New figures show 217 residents in nursing homes in England and Wales have died from coronavirus in the 14 days leading up to April 3.
However, Care England and the Alzheimer’s Society believe the death toll within care facilities is being under-reporterd because of a lack of testing.
Mike Padgham, from the Independent Care Group, said he believes 4,000 residents could have already died from coronavirus.
He added this is consistent with nursing homes deaths in other countries who are currently battling Covid-19.
He told the Daily Mail: “These people are in a very vulnerable group, they may have underlying conditions and they’re in close proximity so it’s being spread quicker.
“We don’t think the Government are doing enough and now they’ve been caught out.
“They didn’t fix the roof on social care when the sun was shining and now it’s too late.”MPs as well as care industry campaigners have warned of an “unfolding horror” that could claim the lives of thousands of victims.
Based on the ONS figures, the Alzheimer’s Society estimates there have been at least 2,500 deaths from nursing homes.
The charity’s campaigns director Sally Copley said: “It strikes us that these deaths from coronavirus are the iceberg, and the hospital figures just the tip.

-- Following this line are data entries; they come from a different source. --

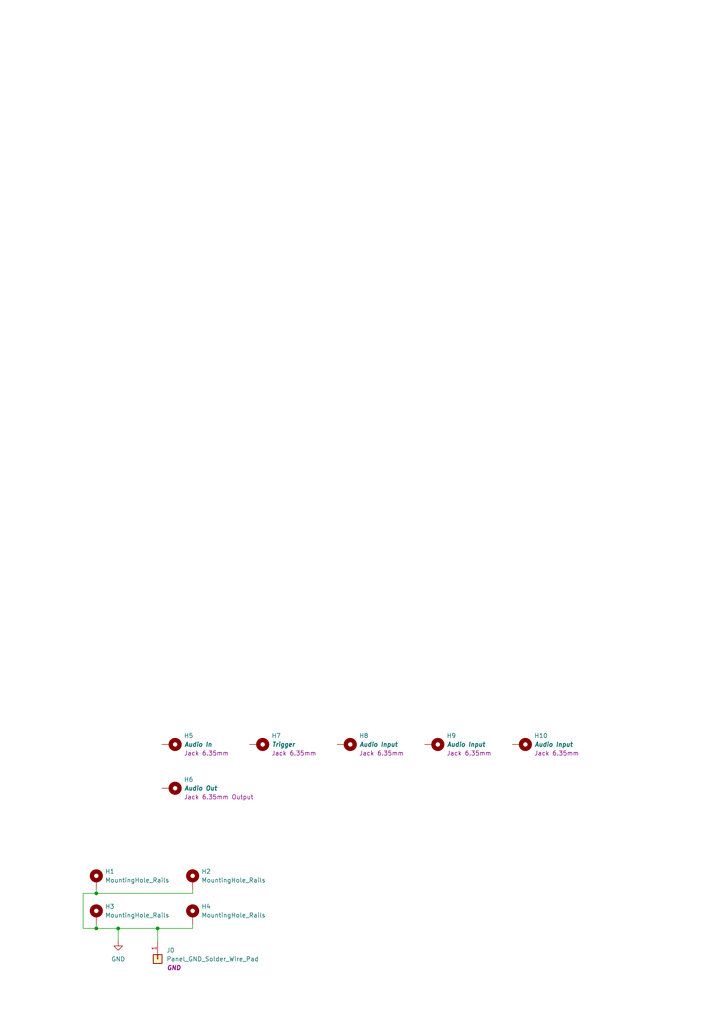
<source format=kicad_sch>
(kicad_sch
	(version 20250114)
	(generator "eeschema")
	(generator_version "9.0")
	(uuid "a552705f-a9fe-462e-9913-5cfcc08b233c")
	(paper "A4" portrait)
	(title_block
		(title "Kosmo Format Front Panel - 5 cm")
		(company "DMH Instruments")
	)
	
	(junction
		(at 34.29 269.24)
		(diameter 0)
		(color 0 0 0 0)
		(uuid "1213b18d-ec38-4781-9097-c5483d6514a5")
	)
	(junction
		(at 45.72 269.24)
		(diameter 0)
		(color 0 0 0 0)
		(uuid "2993be9b-8db5-4969-bef1-77c3dd7ea0f9")
	)
	(junction
		(at 27.94 269.24)
		(diameter 0)
		(color 0 0 0 0)
		(uuid "90cd9c5b-2029-428e-8790-e91746db7e05")
	)
	(junction
		(at 27.94 259.08)
		(diameter 0)
		(color 0 0 0 0)
		(uuid "c0b942ae-d88d-40bf-b11e-c3792fb96421")
	)
	(wire
		(pts
			(xy 55.88 267.97) (xy 55.88 269.24)
		)
		(stroke
			(width 0)
			(type default)
		)
		(uuid "1163b56e-6e6e-4536-b740-8087791b5bdd")
	)
	(wire
		(pts
			(xy 27.94 259.08) (xy 55.88 259.08)
		)
		(stroke
			(width 0)
			(type default)
		)
		(uuid "24b4060b-8fd2-4603-b5f3-1e98936e7f12")
	)
	(wire
		(pts
			(xy 27.94 269.24) (xy 27.94 267.97)
		)
		(stroke
			(width 0)
			(type default)
		)
		(uuid "261a8e0f-245a-405a-8a04-09901e0264c0")
	)
	(wire
		(pts
			(xy 24.13 269.24) (xy 27.94 269.24)
		)
		(stroke
			(width 0)
			(type default)
		)
		(uuid "31e193fb-1783-486e-8292-899f806b2fe6")
	)
	(wire
		(pts
			(xy 45.72 269.24) (xy 45.72 273.05)
		)
		(stroke
			(width 0)
			(type default)
		)
		(uuid "6364f663-6ea3-4777-8c4f-cc9ddca18b53")
	)
	(wire
		(pts
			(xy 34.29 269.24) (xy 34.29 273.05)
		)
		(stroke
			(width 0)
			(type default)
		)
		(uuid "6524026c-1213-450f-8958-ed1fa733cd84")
	)
	(wire
		(pts
			(xy 24.13 259.08) (xy 24.13 269.24)
		)
		(stroke
			(width 0)
			(type default)
		)
		(uuid "8111f235-dff2-405b-b80a-8eccf7a558b3")
	)
	(wire
		(pts
			(xy 55.88 257.81) (xy 55.88 259.08)
		)
		(stroke
			(width 0)
			(type default)
		)
		(uuid "87ed3294-48a2-44ce-acf5-0d9db3dbb522")
	)
	(wire
		(pts
			(xy 45.72 269.24) (xy 34.29 269.24)
		)
		(stroke
			(width 0)
			(type default)
		)
		(uuid "939b65f0-fa8f-410d-8ede-74aeee02bc30")
	)
	(wire
		(pts
			(xy 27.94 259.08) (xy 24.13 259.08)
		)
		(stroke
			(width 0)
			(type default)
		)
		(uuid "9f1e0e0a-1101-4a68-a818-c32fe1aea614")
	)
	(wire
		(pts
			(xy 27.94 259.08) (xy 27.94 257.81)
		)
		(stroke
			(width 0)
			(type default)
		)
		(uuid "aa5cb0ed-993e-44fa-8d2a-dd24cc914a86")
	)
	(wire
		(pts
			(xy 55.88 269.24) (xy 45.72 269.24)
		)
		(stroke
			(width 0)
			(type default)
		)
		(uuid "e282a678-125e-4022-a288-57a522e7c2c9")
	)
	(wire
		(pts
			(xy 34.29 269.24) (xy 27.94 269.24)
		)
		(stroke
			(width 0)
			(type default)
		)
		(uuid "e5936c9a-c9be-4889-9a56-7f26d2cee9b4")
	)
	(symbol
		(lib_id "SynthStuff:MountingHole_Rails")
		(at 55.88 255.27 0)
		(unit 1)
		(exclude_from_sim no)
		(in_bom no)
		(on_board yes)
		(dnp no)
		(fields_autoplaced yes)
		(uuid "0fdd41a5-c82a-40c3-8a4e-98f3ced84682")
		(property "Reference" "H2"
			(at 58.42 252.7299 0)
			(effects
				(font
					(size 1.27 1.27)
				)
				(justify left)
			)
		)
		(property "Value" "MountingHole_Rails"
			(at 58.42 255.2699 0)
			(effects
				(font
					(size 1.27 1.27)
				)
				(justify left)
			)
		)
		(property "Footprint" "SynthStuff:MountingHole_Rails"
			(at 55.88 255.27 0)
			(effects
				(font
					(size 1.27 1.27)
				)
				(hide yes)
			)
		)
		(property "Datasheet" "~"
			(at 55.88 255.27 0)
			(effects
				(font
					(size 1.27 1.27)
				)
				(hide yes)
			)
		)
		(property "Description" "Mounting Hole with connection"
			(at 55.88 255.27 0)
			(effects
				(font
					(size 1.27 1.27)
				)
				(hide yes)
			)
		)
		(pin "1"
			(uuid "b40ddf04-71fe-45fa-a2a7-b744a9a8845d")
		)
		(instances
			(project ""
				(path "/a552705f-a9fe-462e-9913-5cfcc08b233c"
					(reference "H2")
					(unit 1)
				)
			)
		)
	)
	(symbol
		(lib_id "SynthStuff:MountingHole_Jack6.35mm_v2")
		(at 152.4 215.9 0)
		(unit 1)
		(exclude_from_sim yes)
		(in_bom no)
		(on_board yes)
		(dnp no)
		(fields_autoplaced yes)
		(uuid "38f0a687-e622-4afc-95a6-6f01b1536192")
		(property "Reference" "H10"
			(at 154.94 213.3599 0)
			(effects
				(font
					(size 1.27 1.27)
				)
				(justify left)
			)
		)
		(property "Value" "Audio Input"
			(at 154.94 215.9 0)
			(effects
				(font
					(size 1.27 1.27)
					(thickness 0.254)
					(bold yes)
					(italic yes)
				)
				(justify left)
			)
		)
		(property "Footprint" "SynthStuff:Jack_6.35mm_Cutout_v3"
			(at 152.4 215.9 0)
			(effects
				(font
					(size 1.27 1.27)
				)
				(hide yes)
			)
		)
		(property "Datasheet" "~"
			(at 152.4 215.9 0)
			(effects
				(font
					(size 1.27 1.27)
				)
				(hide yes)
			)
		)
		(property "Description" "Jack 6.35mm"
			(at 154.94 218.4399 0)
			(effects
				(font
					(size 1.27 1.27)
				)
				(justify left)
			)
		)
		(pin "1"
			(uuid "878cd6e4-d658-4022-a8cf-63d4cc89512c")
		)
		(instances
			(project "DMH_Sampler_PANEL"
				(path "/a552705f-a9fe-462e-9913-5cfcc08b233c"
					(reference "H10")
					(unit 1)
				)
			)
		)
	)
	(symbol
		(lib_id "SynthStuff:MountingHole_Jack6.35mm_v2")
		(at 50.8 215.9 0)
		(unit 1)
		(exclude_from_sim yes)
		(in_bom no)
		(on_board yes)
		(dnp no)
		(fields_autoplaced yes)
		(uuid "47d7b5c7-91b5-44cc-a80a-14cc8a32839f")
		(property "Reference" "H5"
			(at 53.34 213.3599 0)
			(effects
				(font
					(size 1.27 1.27)
				)
				(justify left)
			)
		)
		(property "Value" "Audio In"
			(at 53.34 215.9 0)
			(effects
				(font
					(size 1.27 1.27)
					(thickness 0.254)
					(bold yes)
					(italic yes)
				)
				(justify left)
			)
		)
		(property "Footprint" "SynthStuff:Jack_6.35mm_Cutout_v3"
			(at 50.8 215.9 0)
			(effects
				(font
					(size 1.27 1.27)
				)
				(hide yes)
			)
		)
		(property "Datasheet" "~"
			(at 50.8 215.9 0)
			(effects
				(font
					(size 1.27 1.27)
				)
				(hide yes)
			)
		)
		(property "Description" "Jack 6.35mm"
			(at 53.34 218.4399 0)
			(effects
				(font
					(size 1.27 1.27)
				)
				(justify left)
			)
		)
		(pin "1"
			(uuid "afd8e3aa-3e65-4f2c-9a95-47ef9ec256f2")
		)
		(instances
			(project ""
				(path "/a552705f-a9fe-462e-9913-5cfcc08b233c"
					(reference "H5")
					(unit 1)
				)
			)
		)
	)
	(symbol
		(lib_id "SynthStuff:MountingHole_Jack6.35mm_v2")
		(at 127 215.9 0)
		(unit 1)
		(exclude_from_sim yes)
		(in_bom no)
		(on_board yes)
		(dnp no)
		(fields_autoplaced yes)
		(uuid "512951f4-12d7-42b1-821f-6db31c8d5184")
		(property "Reference" "H9"
			(at 129.54 213.3599 0)
			(effects
				(font
					(size 1.27 1.27)
				)
				(justify left)
			)
		)
		(property "Value" "Audio Input"
			(at 129.54 215.9 0)
			(effects
				(font
					(size 1.27 1.27)
					(thickness 0.254)
					(bold yes)
					(italic yes)
				)
				(justify left)
			)
		)
		(property "Footprint" "SynthStuff:Jack_6.35mm_Cutout_v3"
			(at 127 215.9 0)
			(effects
				(font
					(size 1.27 1.27)
				)
				(hide yes)
			)
		)
		(property "Datasheet" "~"
			(at 127 215.9 0)
			(effects
				(font
					(size 1.27 1.27)
				)
				(hide yes)
			)
		)
		(property "Description" "Jack 6.35mm"
			(at 129.54 218.4399 0)
			(effects
				(font
					(size 1.27 1.27)
				)
				(justify left)
			)
		)
		(pin "1"
			(uuid "0a9e8fa1-edb4-44b5-ab8b-afe750335977")
		)
		(instances
			(project "DMH_Sampler_PANEL"
				(path "/a552705f-a9fe-462e-9913-5cfcc08b233c"
					(reference "H9")
					(unit 1)
				)
			)
		)
	)
	(symbol
		(lib_id "SynthStuff:MountingHole_Jack6.35mm_v2")
		(at 101.6 215.9 0)
		(unit 1)
		(exclude_from_sim yes)
		(in_bom no)
		(on_board yes)
		(dnp no)
		(fields_autoplaced yes)
		(uuid "5c17843e-6e05-4a4a-9cb2-ff267c4911a4")
		(property "Reference" "H8"
			(at 104.14 213.3599 0)
			(effects
				(font
					(size 1.27 1.27)
				)
				(justify left)
			)
		)
		(property "Value" "Audio Input"
			(at 104.14 215.9 0)
			(effects
				(font
					(size 1.27 1.27)
					(thickness 0.254)
					(bold yes)
					(italic yes)
				)
				(justify left)
			)
		)
		(property "Footprint" "SynthStuff:Jack_6.35mm_Cutout_v3"
			(at 101.6 215.9 0)
			(effects
				(font
					(size 1.27 1.27)
				)
				(hide yes)
			)
		)
		(property "Datasheet" "~"
			(at 101.6 215.9 0)
			(effects
				(font
					(size 1.27 1.27)
				)
				(hide yes)
			)
		)
		(property "Description" "Jack 6.35mm"
			(at 104.14 218.4399 0)
			(effects
				(font
					(size 1.27 1.27)
				)
				(justify left)
			)
		)
		(pin "1"
			(uuid "7f5d7120-4e0a-4399-b9aa-32f46ec8d641")
		)
		(instances
			(project "DMH_Sampler_PANEL"
				(path "/a552705f-a9fe-462e-9913-5cfcc08b233c"
					(reference "H8")
					(unit 1)
				)
			)
		)
	)
	(symbol
		(lib_id "SynthStuff:MountingHole_Jack6.35mm_Output_v2")
		(at 50.8 228.6 0)
		(unit 1)
		(exclude_from_sim yes)
		(in_bom no)
		(on_board yes)
		(dnp no)
		(fields_autoplaced yes)
		(uuid "5e572032-175e-4c01-90ac-7c8802468ba9")
		(property "Reference" "H6"
			(at 53.34 226.0599 0)
			(effects
				(font
					(size 1.27 1.27)
				)
				(justify left)
			)
		)
		(property "Value" "Audio Out"
			(at 53.34 228.6 0)
			(effects
				(font
					(size 1.27 1.27)
					(thickness 0.254)
					(bold yes)
					(italic yes)
				)
				(justify left)
			)
		)
		(property "Footprint" "SynthStuff:Jack_6.35mm_Cutout_Output_v6"
			(at 50.8 228.6 0)
			(effects
				(font
					(size 1.27 1.27)
				)
				(hide yes)
			)
		)
		(property "Datasheet" "~"
			(at 50.8 228.6 0)
			(effects
				(font
					(size 1.27 1.27)
				)
				(hide yes)
			)
		)
		(property "Description" "Jack 6.35mm Output"
			(at 53.34 231.1399 0)
			(effects
				(font
					(size 1.27 1.27)
				)
				(justify left)
			)
		)
		(pin "1"
			(uuid "6d832df3-262d-459e-a04f-77cabb6d9f9e")
		)
		(instances
			(project ""
				(path "/a552705f-a9fe-462e-9913-5cfcc08b233c"
					(reference "H6")
					(unit 1)
				)
			)
		)
	)
	(symbol
		(lib_id "power:GND")
		(at 34.29 273.05 0)
		(unit 1)
		(exclude_from_sim no)
		(in_bom yes)
		(on_board yes)
		(dnp no)
		(fields_autoplaced yes)
		(uuid "64186cdb-2bf5-4171-9541-9336137542e9")
		(property "Reference" "#PWR01"
			(at 34.29 279.4 0)
			(effects
				(font
					(size 1.27 1.27)
				)
				(hide yes)
			)
		)
		(property "Value" "GND"
			(at 34.29 278.13 0)
			(effects
				(font
					(size 1.27 1.27)
				)
			)
		)
		(property "Footprint" ""
			(at 34.29 273.05 0)
			(effects
				(font
					(size 1.27 1.27)
				)
				(hide yes)
			)
		)
		(property "Datasheet" ""
			(at 34.29 273.05 0)
			(effects
				(font
					(size 1.27 1.27)
				)
				(hide yes)
			)
		)
		(property "Description" "Power symbol creates a global label with name \"GND\" , ground"
			(at 34.29 273.05 0)
			(effects
				(font
					(size 1.27 1.27)
				)
				(hide yes)
			)
		)
		(pin "1"
			(uuid "d8e91c18-cec9-4a18-93e6-7f2e3f5c2230")
		)
		(instances
			(project ""
				(path "/a552705f-a9fe-462e-9913-5cfcc08b233c"
					(reference "#PWR01")
					(unit 1)
				)
			)
		)
	)
	(symbol
		(lib_id "SynthStuff:MountingHole_Rails")
		(at 27.94 265.43 0)
		(unit 1)
		(exclude_from_sim no)
		(in_bom no)
		(on_board yes)
		(dnp no)
		(fields_autoplaced yes)
		(uuid "ab447e37-c473-44f9-b580-278261ee12b1")
		(property "Reference" "H3"
			(at 30.48 262.8899 0)
			(effects
				(font
					(size 1.27 1.27)
				)
				(justify left)
			)
		)
		(property "Value" "MountingHole_Rails"
			(at 30.48 265.4299 0)
			(effects
				(font
					(size 1.27 1.27)
				)
				(justify left)
			)
		)
		(property "Footprint" "SynthStuff:MountingHole_Rails"
			(at 27.94 265.43 0)
			(effects
				(font
					(size 1.27 1.27)
				)
				(hide yes)
			)
		)
		(property "Datasheet" "~"
			(at 27.94 265.43 0)
			(effects
				(font
					(size 1.27 1.27)
				)
				(hide yes)
			)
		)
		(property "Description" "Mounting Hole with connection"
			(at 27.94 265.43 0)
			(effects
				(font
					(size 1.27 1.27)
				)
				(hide yes)
			)
		)
		(pin "1"
			(uuid "b362f0f6-d2a7-4c0b-a25c-e5fd2168595b")
		)
		(instances
			(project ""
				(path "/a552705f-a9fe-462e-9913-5cfcc08b233c"
					(reference "H3")
					(unit 1)
				)
			)
		)
	)
	(symbol
		(lib_id "SynthStuff:MountingHole_Jack6.35mm_v2")
		(at 76.2 215.9 0)
		(unit 1)
		(exclude_from_sim yes)
		(in_bom no)
		(on_board yes)
		(dnp no)
		(fields_autoplaced yes)
		(uuid "e4277cad-cb0b-4564-8b0f-2095e5c12542")
		(property "Reference" "H7"
			(at 78.74 213.3599 0)
			(effects
				(font
					(size 1.27 1.27)
				)
				(justify left)
			)
		)
		(property "Value" "Trigger"
			(at 78.74 215.9 0)
			(effects
				(font
					(size 1.27 1.27)
					(thickness 0.254)
					(bold yes)
					(italic yes)
				)
				(justify left)
			)
		)
		(property "Footprint" "SynthStuff:Jack_6.35mm_Cutout_v3"
			(at 76.2 215.9 0)
			(effects
				(font
					(size 1.27 1.27)
				)
				(hide yes)
			)
		)
		(property "Datasheet" "~"
			(at 76.2 215.9 0)
			(effects
				(font
					(size 1.27 1.27)
				)
				(hide yes)
			)
		)
		(property "Description" "Jack 6.35mm"
			(at 78.74 218.4399 0)
			(effects
				(font
					(size 1.27 1.27)
				)
				(justify left)
			)
		)
		(pin "1"
			(uuid "e3f2b606-5295-42dc-ad9a-24b2c7ef1c66")
		)
		(instances
			(project "DMH_Sampler_PANEL"
				(path "/a552705f-a9fe-462e-9913-5cfcc08b233c"
					(reference "H7")
					(unit 1)
				)
			)
		)
	)
	(symbol
		(lib_id "SynthStuff:MountingHole_Rails")
		(at 55.88 265.43 0)
		(unit 1)
		(exclude_from_sim no)
		(in_bom no)
		(on_board yes)
		(dnp no)
		(fields_autoplaced yes)
		(uuid "ed2400b3-24fa-4438-9c25-79e03b5de385")
		(property "Reference" "H4"
			(at 58.42 262.8899 0)
			(effects
				(font
					(size 1.27 1.27)
				)
				(justify left)
			)
		)
		(property "Value" "MountingHole_Rails"
			(at 58.42 265.4299 0)
			(effects
				(font
					(size 1.27 1.27)
				)
				(justify left)
			)
		)
		(property "Footprint" "SynthStuff:MountingHole_Rails"
			(at 55.88 265.43 0)
			(effects
				(font
					(size 1.27 1.27)
				)
				(hide yes)
			)
		)
		(property "Datasheet" "~"
			(at 55.88 265.43 0)
			(effects
				(font
					(size 1.27 1.27)
				)
				(hide yes)
			)
		)
		(property "Description" "Mounting Hole with connection"
			(at 55.88 265.43 0)
			(effects
				(font
					(size 1.27 1.27)
				)
				(hide yes)
			)
		)
		(pin "1"
			(uuid "afd5448e-3a29-45d4-b53b-4a90c1817ef8")
		)
		(instances
			(project ""
				(path "/a552705f-a9fe-462e-9913-5cfcc08b233c"
					(reference "H4")
					(unit 1)
				)
			)
		)
	)
	(symbol
		(lib_id "SynthStuff:Panel_GND_Solder_Wire_Pad")
		(at 45.72 278.13 270)
		(unit 1)
		(exclude_from_sim no)
		(in_bom no)
		(on_board yes)
		(dnp no)
		(fields_autoplaced yes)
		(uuid "ed5f3b92-462f-4574-b5e9-7850038d93bd")
		(property "Reference" "J0"
			(at 48.26 275.5899 90)
			(effects
				(font
					(size 1.27 1.27)
				)
				(justify left)
			)
		)
		(property "Value" "Panel_GND_Solder_Wire_Pad"
			(at 48.26 278.1299 90)
			(effects
				(font
					(size 1.27 1.27)
				)
				(justify left)
			)
		)
		(property "Footprint" "SynthStuff:Panel_GND_SolderWirePad_5x10mm"
			(at 45.72 278.13 0)
			(effects
				(font
					(size 1.27 1.27)
				)
				(hide yes)
			)
		)
		(property "Datasheet" "~"
			(at 45.72 278.13 0)
			(effects
				(font
					(size 1.27 1.27)
				)
				(hide yes)
			)
		)
		(property "Description" "Solder pad to allow connection between PCB and Front Panel"
			(at 45.72 278.13 0)
			(effects
				(font
					(size 1.27 1.27)
				)
				(hide yes)
			)
		)
		(property "Function" "GND"
			(at 48.26 280.67 90)
			(effects
				(font
					(size 1.27 1.27)
					(thickness 0.254)
					(bold yes)
					(italic yes)
				)
				(justify left)
			)
		)
		(pin "1"
			(uuid "6c865972-c4c8-40c5-b437-8bd18fc64fc0")
		)
		(instances
			(project ""
				(path "/a552705f-a9fe-462e-9913-5cfcc08b233c"
					(reference "J0")
					(unit 1)
				)
			)
		)
	)
	(symbol
		(lib_id "SynthStuff:MountingHole_Rails")
		(at 27.94 255.27 0)
		(unit 1)
		(exclude_from_sim no)
		(in_bom no)
		(on_board yes)
		(dnp no)
		(fields_autoplaced yes)
		(uuid "fe1cb2e3-4f6f-454a-b749-40096bc46310")
		(property "Reference" "H1"
			(at 30.48 252.7299 0)
			(effects
				(font
					(size 1.27 1.27)
				)
				(justify left)
			)
		)
		(property "Value" "MountingHole_Rails"
			(at 30.48 255.2699 0)
			(effects
				(font
					(size 1.27 1.27)
				)
				(justify left)
			)
		)
		(property "Footprint" "SynthStuff:MountingHole_Rails"
			(at 27.94 255.27 0)
			(effects
				(font
					(size 1.27 1.27)
				)
				(hide yes)
			)
		)
		(property "Datasheet" "~"
			(at 27.94 255.27 0)
			(effects
				(font
					(size 1.27 1.27)
				)
				(hide yes)
			)
		)
		(property "Description" "Mounting Hole with connection"
			(at 27.94 255.27 0)
			(effects
				(font
					(size 1.27 1.27)
				)
				(hide yes)
			)
		)
		(pin "1"
			(uuid "7642c8fc-af00-4f5d-9cff-54b2c1f2e5d4")
		)
		(instances
			(project ""
				(path "/a552705f-a9fe-462e-9913-5cfcc08b233c"
					(reference "H1")
					(unit 1)
				)
			)
		)
	)
	(sheet_instances
		(path "/"
			(page "1")
		)
	)
	(embedded_fonts no)
)

</source>
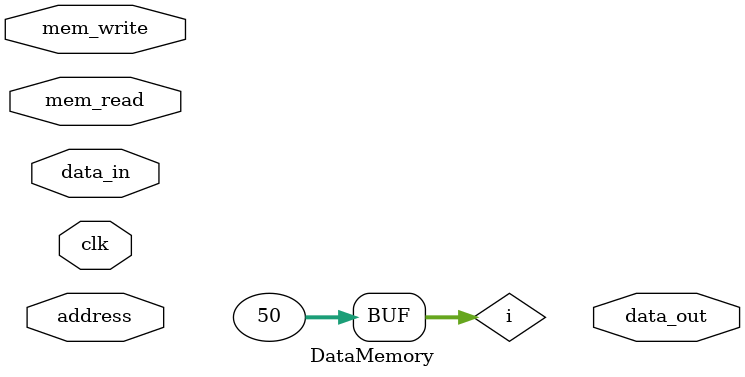
<source format=v>
module DataMemory (
    input wire clk,
    input wire mem_write,       // Sinal para escrever na memória
    input wire mem_read,        // Sinal para ler da memória
    input wire [5:0] address,  // Endereço da memória
    input wire [7:0] data_in, // Dados a serem escritos na memória
    output reg [7:0] data_out   // Dados lidos da memória
);

    reg [7:0] memoria [0:49]; // Memória de 50 posições de 8 bits

    integer i; // Variável para o loop

    // Inicialização da memória para garantir que todas as posições comecem zeradas
    initial begin
        for (i = 0; i < 50; i = i + 1) begin
            memoria[i] = 8'b0;
        end
    end

    // Escrita e leitura na memória
    always @(posedge clk) begin
        if (mem_write) begin
            memoria[endereco] <= valor_escrita; // Escreve na memória
        end
        if (mem_read) begin
            valor_saida <= memoria[endereco]; // Lê da memória
        end
    end

endmodule
</source>
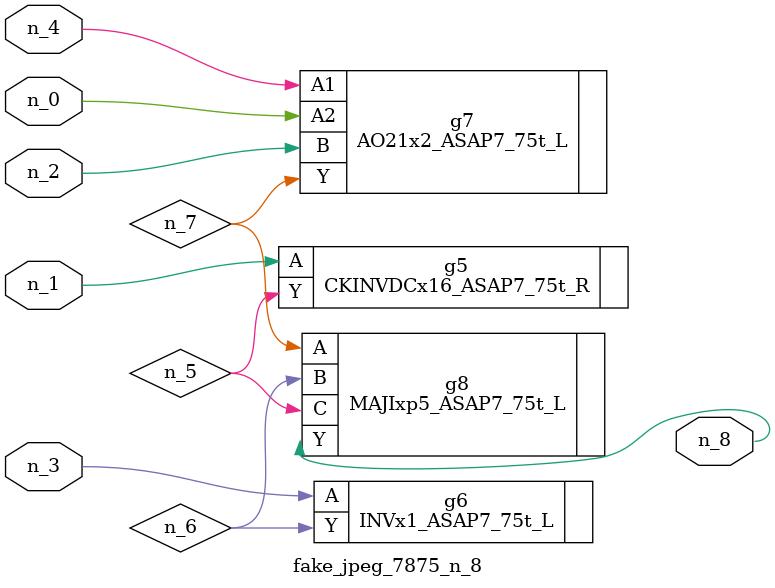
<source format=v>
module fake_jpeg_7875_n_8 (n_3, n_2, n_1, n_0, n_4, n_8);

input n_3;
input n_2;
input n_1;
input n_0;
input n_4;

output n_8;

wire n_6;
wire n_5;
wire n_7;

CKINVDCx16_ASAP7_75t_R g5 ( 
.A(n_1),
.Y(n_5)
);

INVx1_ASAP7_75t_L g6 ( 
.A(n_3),
.Y(n_6)
);

AO21x2_ASAP7_75t_L g7 ( 
.A1(n_4),
.A2(n_0),
.B(n_2),
.Y(n_7)
);

MAJIxp5_ASAP7_75t_L g8 ( 
.A(n_7),
.B(n_6),
.C(n_5),
.Y(n_8)
);


endmodule
</source>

“The evidence from Europe shows more than 40 per cent of all deaths relating to coronavirus occur in care homes.”
Care homes are complaining they are being overlooked by UK authorities and are in desperate need for safety equipment for their staff.
The government is facing calls to roll out more tests are nursing facilities and to provide more protective gear for workers.
Cambridge University professor Sir David Spiegelhalter said emergency laws which enable doctors to certify deaths without being present, due to risk of infection, meant they may be less inclined to record the virus on the death certificate.